まあ、当たればそこそこ飛ぶが、まずめったに当たらない。
と思っていたら、青村投手は失投した。
あーあ。
ここしか打てない、というところに球が行ってしまった。
幾ら安牌でもバットは持っており、当たれば飛ぶ。
一応、プロだから。
打球はセンターのバックスクリーン横に飛び込んだ。
まあ野良犬に手を噛まれたと思って諦めましょう。
打った野良犬、もとい原谷捕手は得意そうに僕の前を通り過ぎ、チラッと僕の方を見て、ニヤリと笑い、小さくガッツポーズして見せた。
足を引っ掛けてやろうか。
そんな衝動に駆られたが、僕も大人。
寛大な心で見逃してやった。
3回裏、ツーアウトランナー無しで、僕は第2打席目を迎えた。
ここで打てば打率3割復帰だ。
「わかっていますよね?」
バッターボックスに入る前にホームベースを軽くバットで叩き、チラッと原谷捕手を見た。

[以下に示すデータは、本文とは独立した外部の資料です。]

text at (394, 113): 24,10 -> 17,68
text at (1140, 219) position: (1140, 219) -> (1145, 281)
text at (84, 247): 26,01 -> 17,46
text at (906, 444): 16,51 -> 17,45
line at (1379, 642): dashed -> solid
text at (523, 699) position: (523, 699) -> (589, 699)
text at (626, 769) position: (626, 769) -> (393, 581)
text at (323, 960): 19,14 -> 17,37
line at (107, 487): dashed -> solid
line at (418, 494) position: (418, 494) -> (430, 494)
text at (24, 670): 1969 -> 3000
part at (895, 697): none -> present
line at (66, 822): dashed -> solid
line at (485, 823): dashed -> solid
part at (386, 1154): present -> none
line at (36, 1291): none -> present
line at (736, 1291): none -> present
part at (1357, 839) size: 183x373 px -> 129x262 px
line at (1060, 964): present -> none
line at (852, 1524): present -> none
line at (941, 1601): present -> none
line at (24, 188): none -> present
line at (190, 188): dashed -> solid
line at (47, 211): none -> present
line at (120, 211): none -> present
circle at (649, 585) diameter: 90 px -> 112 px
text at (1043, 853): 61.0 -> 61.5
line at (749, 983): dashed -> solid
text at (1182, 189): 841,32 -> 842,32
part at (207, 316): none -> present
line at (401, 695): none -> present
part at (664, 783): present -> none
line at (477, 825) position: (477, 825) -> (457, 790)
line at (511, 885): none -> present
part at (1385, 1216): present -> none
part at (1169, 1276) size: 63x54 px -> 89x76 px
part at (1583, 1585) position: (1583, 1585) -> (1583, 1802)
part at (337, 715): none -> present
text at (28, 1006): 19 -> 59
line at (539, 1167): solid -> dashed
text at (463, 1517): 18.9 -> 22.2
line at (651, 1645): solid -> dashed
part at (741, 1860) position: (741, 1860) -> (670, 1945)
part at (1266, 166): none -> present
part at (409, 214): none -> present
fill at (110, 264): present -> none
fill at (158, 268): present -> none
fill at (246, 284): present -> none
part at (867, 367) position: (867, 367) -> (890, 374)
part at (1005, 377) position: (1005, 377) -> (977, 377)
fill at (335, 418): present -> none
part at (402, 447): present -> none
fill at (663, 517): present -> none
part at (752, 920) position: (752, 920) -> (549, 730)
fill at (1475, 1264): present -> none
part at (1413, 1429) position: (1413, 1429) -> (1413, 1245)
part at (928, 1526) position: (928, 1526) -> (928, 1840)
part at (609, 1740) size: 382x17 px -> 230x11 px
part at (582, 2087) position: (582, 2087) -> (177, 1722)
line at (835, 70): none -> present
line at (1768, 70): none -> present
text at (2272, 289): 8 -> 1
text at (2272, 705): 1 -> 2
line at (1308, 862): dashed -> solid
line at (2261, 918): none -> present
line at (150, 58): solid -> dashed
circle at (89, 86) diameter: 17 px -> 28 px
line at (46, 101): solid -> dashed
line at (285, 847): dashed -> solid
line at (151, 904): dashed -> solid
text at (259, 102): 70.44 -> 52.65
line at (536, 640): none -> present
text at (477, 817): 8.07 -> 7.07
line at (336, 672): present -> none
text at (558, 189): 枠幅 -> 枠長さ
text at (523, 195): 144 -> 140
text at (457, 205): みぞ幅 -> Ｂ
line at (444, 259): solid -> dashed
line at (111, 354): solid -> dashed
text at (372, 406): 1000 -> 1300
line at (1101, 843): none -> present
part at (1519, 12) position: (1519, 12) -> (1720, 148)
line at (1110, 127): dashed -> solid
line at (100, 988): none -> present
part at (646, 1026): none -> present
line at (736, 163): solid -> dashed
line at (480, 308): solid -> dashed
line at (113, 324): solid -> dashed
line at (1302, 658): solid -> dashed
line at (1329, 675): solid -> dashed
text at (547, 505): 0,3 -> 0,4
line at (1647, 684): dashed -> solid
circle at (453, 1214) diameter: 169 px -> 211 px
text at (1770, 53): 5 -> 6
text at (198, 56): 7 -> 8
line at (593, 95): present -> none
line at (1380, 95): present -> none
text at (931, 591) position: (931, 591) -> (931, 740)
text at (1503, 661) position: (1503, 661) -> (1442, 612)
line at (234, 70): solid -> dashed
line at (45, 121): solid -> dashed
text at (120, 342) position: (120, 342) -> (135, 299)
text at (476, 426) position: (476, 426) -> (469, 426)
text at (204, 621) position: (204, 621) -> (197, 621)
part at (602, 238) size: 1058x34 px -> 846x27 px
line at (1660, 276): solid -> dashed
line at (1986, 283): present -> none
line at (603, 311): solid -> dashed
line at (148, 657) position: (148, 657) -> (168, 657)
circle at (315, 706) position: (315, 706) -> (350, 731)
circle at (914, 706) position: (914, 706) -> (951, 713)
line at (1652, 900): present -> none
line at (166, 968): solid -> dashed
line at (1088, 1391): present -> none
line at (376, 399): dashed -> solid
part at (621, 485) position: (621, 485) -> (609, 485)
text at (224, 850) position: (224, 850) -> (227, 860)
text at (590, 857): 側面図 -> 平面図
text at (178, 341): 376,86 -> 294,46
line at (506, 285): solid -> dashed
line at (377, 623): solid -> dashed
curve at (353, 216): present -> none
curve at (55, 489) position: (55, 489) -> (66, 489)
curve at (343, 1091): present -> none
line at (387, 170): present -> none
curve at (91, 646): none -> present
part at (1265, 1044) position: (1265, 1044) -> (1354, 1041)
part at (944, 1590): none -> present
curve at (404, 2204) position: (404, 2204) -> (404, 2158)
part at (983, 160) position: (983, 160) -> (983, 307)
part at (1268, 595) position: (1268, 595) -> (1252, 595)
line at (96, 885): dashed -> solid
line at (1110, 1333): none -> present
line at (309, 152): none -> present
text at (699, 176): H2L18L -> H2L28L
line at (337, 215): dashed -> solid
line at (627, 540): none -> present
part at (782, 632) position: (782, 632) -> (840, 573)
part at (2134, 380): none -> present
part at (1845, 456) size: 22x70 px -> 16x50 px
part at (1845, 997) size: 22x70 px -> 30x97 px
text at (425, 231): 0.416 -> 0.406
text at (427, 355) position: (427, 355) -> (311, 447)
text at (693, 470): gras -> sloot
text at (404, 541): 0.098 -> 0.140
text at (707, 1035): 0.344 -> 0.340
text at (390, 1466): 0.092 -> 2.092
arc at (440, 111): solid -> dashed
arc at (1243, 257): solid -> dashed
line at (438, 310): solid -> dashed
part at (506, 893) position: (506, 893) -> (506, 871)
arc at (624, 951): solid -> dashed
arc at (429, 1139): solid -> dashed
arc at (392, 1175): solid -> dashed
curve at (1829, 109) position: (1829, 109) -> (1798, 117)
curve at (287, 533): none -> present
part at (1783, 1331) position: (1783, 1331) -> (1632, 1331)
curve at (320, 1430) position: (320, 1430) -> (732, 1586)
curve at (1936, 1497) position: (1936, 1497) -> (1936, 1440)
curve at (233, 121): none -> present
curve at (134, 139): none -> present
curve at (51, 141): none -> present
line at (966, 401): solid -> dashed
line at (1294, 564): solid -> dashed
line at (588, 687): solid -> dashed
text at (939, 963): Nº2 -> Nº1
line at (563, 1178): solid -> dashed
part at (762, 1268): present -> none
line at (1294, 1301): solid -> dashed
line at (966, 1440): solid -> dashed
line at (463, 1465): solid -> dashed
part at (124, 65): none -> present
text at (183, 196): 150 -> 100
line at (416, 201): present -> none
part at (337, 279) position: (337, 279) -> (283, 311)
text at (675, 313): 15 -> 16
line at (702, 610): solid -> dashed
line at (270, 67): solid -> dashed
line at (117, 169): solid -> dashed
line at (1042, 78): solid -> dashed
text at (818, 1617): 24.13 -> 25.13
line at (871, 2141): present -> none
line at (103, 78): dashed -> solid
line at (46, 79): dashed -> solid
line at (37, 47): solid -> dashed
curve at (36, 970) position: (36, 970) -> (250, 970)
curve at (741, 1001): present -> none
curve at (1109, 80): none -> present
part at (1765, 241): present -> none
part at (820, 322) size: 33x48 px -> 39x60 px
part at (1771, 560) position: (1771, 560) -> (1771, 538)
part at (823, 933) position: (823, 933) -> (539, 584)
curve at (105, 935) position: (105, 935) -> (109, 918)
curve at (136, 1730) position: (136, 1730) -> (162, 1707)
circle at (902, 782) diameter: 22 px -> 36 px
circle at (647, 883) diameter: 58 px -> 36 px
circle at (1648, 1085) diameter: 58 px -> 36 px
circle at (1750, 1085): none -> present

原谷捕手はキャッチャーマスク越しに僕の方を見て、軽く頷いた。
よし初球はど真ん中のストレートだ。
初球。
内角に食い込んでくるスライダー。
僕は仰け反って避けたが、判定はストライク。
とても厳しい球だ。
約束が違う。
2球目。
今度こそ、ど真ん中のストレートだ。
僕は軽くバットでホームベースを叩いた。
投球は外角へのスクリューボール。
意表をつかれて見逃した。
際どいが判定はボール。
これでワンボール、ワンストライク。
僕はまたチラッと原谷捕手を見た。
原谷さんはまた頷いた。
嘘つき。
試合前、もうすぐ打率3割を切ってしまうと原谷さんに愚痴った。
するとホームベースを軽く叩いたら、一球だけど真ん中のストレートを投げてやると原谷さんが僕に耳打ちしたのだ。
もちろん信じてなんかいない。
でも心の奥にもしかしたら原谷さんなら、という淡い期待があったのも確かである。
99%嘘だと思っても、もしかしたらと思うのが人情ではないか。
やはり人は信じちゃいけないんだね。
僕は少し哀しい思いを抱えながら、バットを構えた。
3球目。
ど真ん中へのストレート。
完全に裏をかかれた。
原谷選手がキャッチャーマスク越しに、ほくそ笑んでいるのを感じた。
くそー、純粋な僕の心を弄びやがって。
これでワンボール、ツーストライクと追い込まれた。
4球目。
内角に食い込んでくるスライダー。
何とかバットに当てた。
これで内角を意識させておいて、次は外角へのスクリューボールだろう。
見え見えだ。
5球目。
予想通り外角へのスクリューボール。
僕は空振りしてしまった。
わかっていても打てない。
それがプロの投手の決め球である。
これで今日は2打数ノーヒット。
打率も.293まで下がった。
直近、7打数連続ノーヒット。
うーん、スランプかもしれない…。